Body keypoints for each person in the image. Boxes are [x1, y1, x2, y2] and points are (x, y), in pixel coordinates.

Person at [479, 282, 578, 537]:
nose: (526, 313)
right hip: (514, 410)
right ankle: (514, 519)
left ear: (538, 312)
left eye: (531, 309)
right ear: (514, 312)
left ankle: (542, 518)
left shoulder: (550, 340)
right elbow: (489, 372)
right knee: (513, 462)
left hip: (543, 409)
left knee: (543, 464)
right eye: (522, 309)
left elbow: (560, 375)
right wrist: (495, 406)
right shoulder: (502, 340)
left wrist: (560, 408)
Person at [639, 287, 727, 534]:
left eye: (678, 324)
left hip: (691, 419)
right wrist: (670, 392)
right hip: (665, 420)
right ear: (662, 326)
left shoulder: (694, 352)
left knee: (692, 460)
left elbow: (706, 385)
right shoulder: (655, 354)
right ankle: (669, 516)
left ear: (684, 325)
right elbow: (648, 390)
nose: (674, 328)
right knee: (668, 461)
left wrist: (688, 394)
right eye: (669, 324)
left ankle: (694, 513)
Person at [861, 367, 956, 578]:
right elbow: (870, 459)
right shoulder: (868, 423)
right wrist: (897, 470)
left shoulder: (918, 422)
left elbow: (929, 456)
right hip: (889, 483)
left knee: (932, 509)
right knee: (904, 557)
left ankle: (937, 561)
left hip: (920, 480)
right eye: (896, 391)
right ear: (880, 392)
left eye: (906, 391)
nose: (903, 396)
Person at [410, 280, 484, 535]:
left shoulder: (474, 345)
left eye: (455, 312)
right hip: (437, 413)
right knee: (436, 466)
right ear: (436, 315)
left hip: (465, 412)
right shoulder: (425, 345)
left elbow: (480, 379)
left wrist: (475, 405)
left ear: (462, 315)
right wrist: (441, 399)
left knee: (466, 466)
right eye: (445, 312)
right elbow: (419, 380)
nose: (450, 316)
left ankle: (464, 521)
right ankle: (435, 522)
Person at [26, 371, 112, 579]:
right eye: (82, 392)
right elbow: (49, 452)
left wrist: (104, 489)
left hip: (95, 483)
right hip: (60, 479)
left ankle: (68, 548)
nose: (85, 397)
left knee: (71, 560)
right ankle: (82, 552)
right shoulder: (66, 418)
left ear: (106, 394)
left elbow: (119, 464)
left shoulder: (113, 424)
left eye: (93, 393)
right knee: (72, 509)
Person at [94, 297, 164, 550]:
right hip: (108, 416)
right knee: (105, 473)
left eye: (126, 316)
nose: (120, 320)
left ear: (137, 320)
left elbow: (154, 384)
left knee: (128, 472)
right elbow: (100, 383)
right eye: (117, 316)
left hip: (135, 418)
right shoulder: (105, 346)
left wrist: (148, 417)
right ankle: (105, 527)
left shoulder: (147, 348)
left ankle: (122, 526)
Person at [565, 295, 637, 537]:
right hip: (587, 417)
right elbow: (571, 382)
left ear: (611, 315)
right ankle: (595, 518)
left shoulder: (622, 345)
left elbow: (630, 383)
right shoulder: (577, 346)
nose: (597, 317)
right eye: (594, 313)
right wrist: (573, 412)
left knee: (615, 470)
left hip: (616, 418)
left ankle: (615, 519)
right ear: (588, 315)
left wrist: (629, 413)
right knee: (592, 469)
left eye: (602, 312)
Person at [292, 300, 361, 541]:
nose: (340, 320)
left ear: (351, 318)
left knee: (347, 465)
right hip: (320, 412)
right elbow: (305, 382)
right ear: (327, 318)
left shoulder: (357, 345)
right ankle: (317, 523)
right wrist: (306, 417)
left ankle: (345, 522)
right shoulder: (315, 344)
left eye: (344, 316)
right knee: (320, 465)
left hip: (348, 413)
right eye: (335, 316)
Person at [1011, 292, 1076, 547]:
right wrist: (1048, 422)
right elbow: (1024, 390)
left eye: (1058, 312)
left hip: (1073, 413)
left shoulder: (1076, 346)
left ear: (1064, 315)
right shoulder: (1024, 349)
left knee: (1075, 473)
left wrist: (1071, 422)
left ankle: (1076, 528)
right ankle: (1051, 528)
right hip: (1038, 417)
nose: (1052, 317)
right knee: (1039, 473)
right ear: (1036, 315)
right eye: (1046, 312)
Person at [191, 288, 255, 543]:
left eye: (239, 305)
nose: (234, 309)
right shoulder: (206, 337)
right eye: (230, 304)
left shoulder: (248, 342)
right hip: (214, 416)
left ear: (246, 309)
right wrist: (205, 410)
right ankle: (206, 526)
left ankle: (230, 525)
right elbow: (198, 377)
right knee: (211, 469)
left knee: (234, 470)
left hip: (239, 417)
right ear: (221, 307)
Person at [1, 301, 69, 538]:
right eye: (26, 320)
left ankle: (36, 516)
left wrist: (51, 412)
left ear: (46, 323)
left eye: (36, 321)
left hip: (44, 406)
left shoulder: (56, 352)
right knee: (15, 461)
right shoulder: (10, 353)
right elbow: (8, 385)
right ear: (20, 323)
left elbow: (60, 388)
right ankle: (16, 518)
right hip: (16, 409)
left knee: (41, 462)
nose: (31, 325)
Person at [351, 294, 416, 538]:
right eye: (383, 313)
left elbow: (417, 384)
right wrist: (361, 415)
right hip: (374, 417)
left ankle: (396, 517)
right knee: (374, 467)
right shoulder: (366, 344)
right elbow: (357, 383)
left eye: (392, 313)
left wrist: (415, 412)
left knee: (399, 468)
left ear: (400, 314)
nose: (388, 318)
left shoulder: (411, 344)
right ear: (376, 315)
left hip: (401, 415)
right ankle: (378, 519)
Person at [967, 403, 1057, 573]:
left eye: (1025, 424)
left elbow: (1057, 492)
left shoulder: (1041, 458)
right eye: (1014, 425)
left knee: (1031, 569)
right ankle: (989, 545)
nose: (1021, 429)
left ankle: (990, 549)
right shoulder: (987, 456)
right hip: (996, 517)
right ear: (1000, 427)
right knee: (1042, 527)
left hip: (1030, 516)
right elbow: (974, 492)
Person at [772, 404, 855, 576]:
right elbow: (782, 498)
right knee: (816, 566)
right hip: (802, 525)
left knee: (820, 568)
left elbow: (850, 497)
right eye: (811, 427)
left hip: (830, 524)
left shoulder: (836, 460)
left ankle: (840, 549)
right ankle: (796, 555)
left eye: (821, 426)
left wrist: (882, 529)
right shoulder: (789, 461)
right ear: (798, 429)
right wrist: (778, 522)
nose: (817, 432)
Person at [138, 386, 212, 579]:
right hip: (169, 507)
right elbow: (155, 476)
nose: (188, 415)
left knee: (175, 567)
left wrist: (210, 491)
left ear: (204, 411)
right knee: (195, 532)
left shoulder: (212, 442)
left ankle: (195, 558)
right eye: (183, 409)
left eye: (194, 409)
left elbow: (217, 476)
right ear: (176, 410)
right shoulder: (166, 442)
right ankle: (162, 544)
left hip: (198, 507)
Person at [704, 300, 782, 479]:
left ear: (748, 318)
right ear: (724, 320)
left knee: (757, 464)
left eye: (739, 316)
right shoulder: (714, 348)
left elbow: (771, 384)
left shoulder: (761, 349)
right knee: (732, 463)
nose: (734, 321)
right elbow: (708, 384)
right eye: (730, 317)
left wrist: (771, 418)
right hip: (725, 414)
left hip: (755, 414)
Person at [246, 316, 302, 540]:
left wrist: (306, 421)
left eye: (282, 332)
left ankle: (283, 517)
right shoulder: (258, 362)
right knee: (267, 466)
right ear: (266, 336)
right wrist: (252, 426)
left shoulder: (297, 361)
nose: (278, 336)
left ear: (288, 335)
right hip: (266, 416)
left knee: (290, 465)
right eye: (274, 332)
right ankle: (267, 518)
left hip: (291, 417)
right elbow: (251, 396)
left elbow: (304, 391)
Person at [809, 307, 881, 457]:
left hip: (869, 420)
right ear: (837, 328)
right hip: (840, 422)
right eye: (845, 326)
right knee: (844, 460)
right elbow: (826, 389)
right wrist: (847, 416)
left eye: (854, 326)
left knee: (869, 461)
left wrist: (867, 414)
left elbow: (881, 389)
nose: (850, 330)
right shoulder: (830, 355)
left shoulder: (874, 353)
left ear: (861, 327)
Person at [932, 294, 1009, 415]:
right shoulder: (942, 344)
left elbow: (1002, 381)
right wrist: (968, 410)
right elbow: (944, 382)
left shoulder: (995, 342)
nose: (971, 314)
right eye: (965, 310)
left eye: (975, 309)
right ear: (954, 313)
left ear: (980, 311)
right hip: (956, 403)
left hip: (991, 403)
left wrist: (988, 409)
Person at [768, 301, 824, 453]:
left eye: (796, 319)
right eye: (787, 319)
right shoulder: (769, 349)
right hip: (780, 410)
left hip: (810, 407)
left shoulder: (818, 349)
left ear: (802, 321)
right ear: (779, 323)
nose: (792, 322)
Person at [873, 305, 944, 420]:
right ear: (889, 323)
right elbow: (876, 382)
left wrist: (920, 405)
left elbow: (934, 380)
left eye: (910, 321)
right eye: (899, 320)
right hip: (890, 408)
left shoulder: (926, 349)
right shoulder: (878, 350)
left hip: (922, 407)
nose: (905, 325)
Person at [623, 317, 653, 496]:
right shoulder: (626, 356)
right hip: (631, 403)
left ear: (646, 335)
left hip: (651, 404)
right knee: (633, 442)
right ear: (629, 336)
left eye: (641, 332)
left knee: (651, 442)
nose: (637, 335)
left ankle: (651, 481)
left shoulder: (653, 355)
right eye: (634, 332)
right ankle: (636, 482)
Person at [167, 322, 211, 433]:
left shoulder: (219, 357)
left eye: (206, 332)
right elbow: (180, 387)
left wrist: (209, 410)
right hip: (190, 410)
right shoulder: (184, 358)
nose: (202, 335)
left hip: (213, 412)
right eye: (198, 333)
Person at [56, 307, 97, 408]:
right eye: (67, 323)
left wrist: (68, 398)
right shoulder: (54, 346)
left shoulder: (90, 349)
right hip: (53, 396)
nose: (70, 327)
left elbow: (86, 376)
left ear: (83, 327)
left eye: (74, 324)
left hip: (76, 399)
+++
Give again exactly, and only, the lines above starting at the one with "right eye: (335, 316)" and ending at the one with "left hip: (401, 415)".

right eye: (335, 316)
Person at [1011, 292, 1076, 547]:
right wrist: (1048, 422)
right elbow: (1024, 390)
left eye: (1058, 312)
left hip: (1073, 413)
left shoulder: (1076, 346)
left ear: (1064, 315)
right shoulder: (1024, 349)
left knee: (1075, 473)
left wrist: (1071, 422)
left ankle: (1076, 528)
right ankle: (1051, 528)
right hip: (1038, 417)
nose: (1052, 317)
right knee: (1039, 473)
right ear: (1036, 315)
right eye: (1046, 312)
Person at [191, 288, 255, 543]:
left eye: (239, 305)
nose: (234, 309)
right shoulder: (206, 337)
right eye: (230, 304)
left shoulder: (248, 342)
right hip: (214, 416)
left ear: (246, 309)
right wrist: (205, 410)
right ankle: (206, 526)
left ankle: (230, 525)
right elbow: (198, 377)
right knee: (211, 469)
left knee: (234, 470)
left hip: (239, 417)
right ear: (221, 307)
Person at [1, 301, 69, 538]:
right eye: (26, 320)
left ankle: (36, 516)
left wrist: (51, 412)
left ear: (46, 323)
left eye: (36, 321)
left hip: (44, 406)
left shoulder: (56, 352)
right knee: (15, 461)
right shoulder: (10, 353)
right elbow: (8, 385)
right ear: (20, 323)
left elbow: (60, 388)
right ankle: (16, 518)
right hip: (16, 409)
left knee: (41, 462)
nose: (31, 325)
Person at [351, 294, 416, 538]:
right eye: (383, 313)
left elbow: (417, 384)
right wrist: (361, 415)
right hip: (374, 417)
left ankle: (396, 517)
right knee: (374, 467)
right shoulder: (366, 344)
right elbow: (357, 383)
left eye: (392, 313)
left wrist: (415, 412)
left knee: (399, 468)
left ear: (400, 314)
nose: (388, 318)
left shoulder: (411, 344)
right ear: (376, 315)
left hip: (401, 415)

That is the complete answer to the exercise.